• **EXCERPTED RECORDS**:
⁂

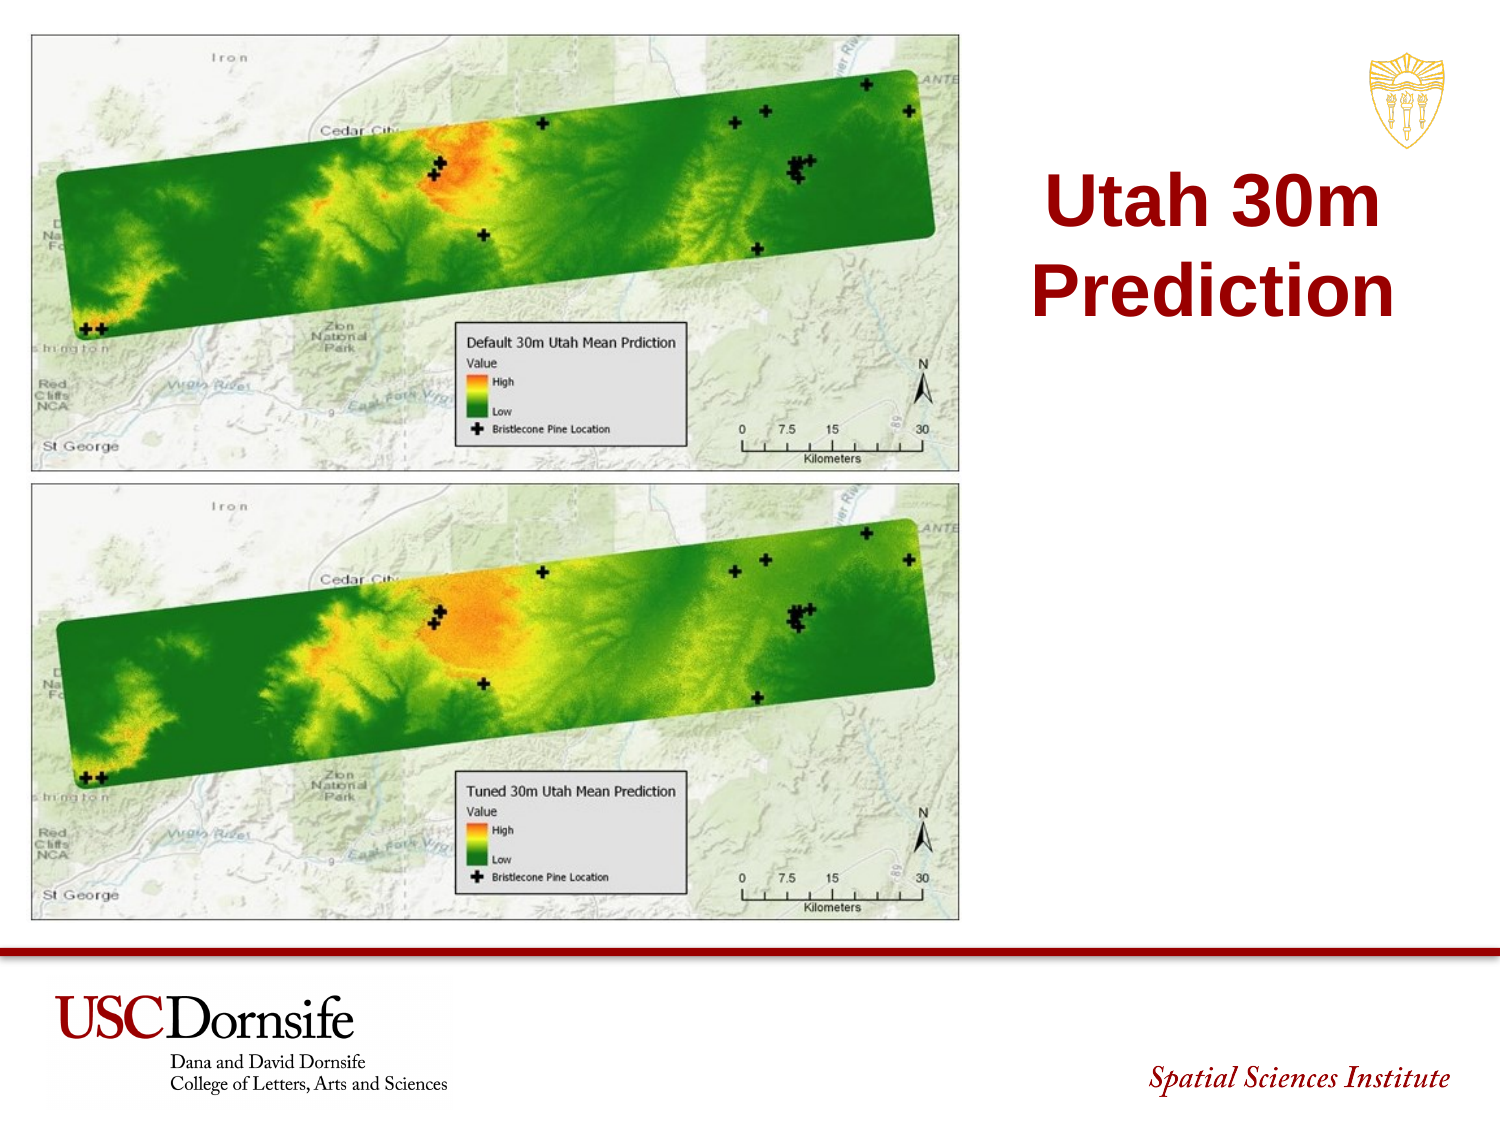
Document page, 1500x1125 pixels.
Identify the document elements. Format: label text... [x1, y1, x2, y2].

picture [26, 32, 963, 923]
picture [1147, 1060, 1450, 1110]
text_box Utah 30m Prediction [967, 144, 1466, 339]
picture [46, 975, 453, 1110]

⁂

• **ASSIGNMENT**: The entire listing is to be printed exactly, with each picture omitted.

• **PROBLEM SOLUTION**:
Document page, 1500x1125 pixels.
Identify the document elements. Format: label text... [x1, y1, x2, y2].

picture [26, 32, 963, 923]
picture [1147, 1060, 1450, 1110]
text_box Utah 30m Prediction [967, 144, 1466, 339]
picture [46, 975, 453, 1110]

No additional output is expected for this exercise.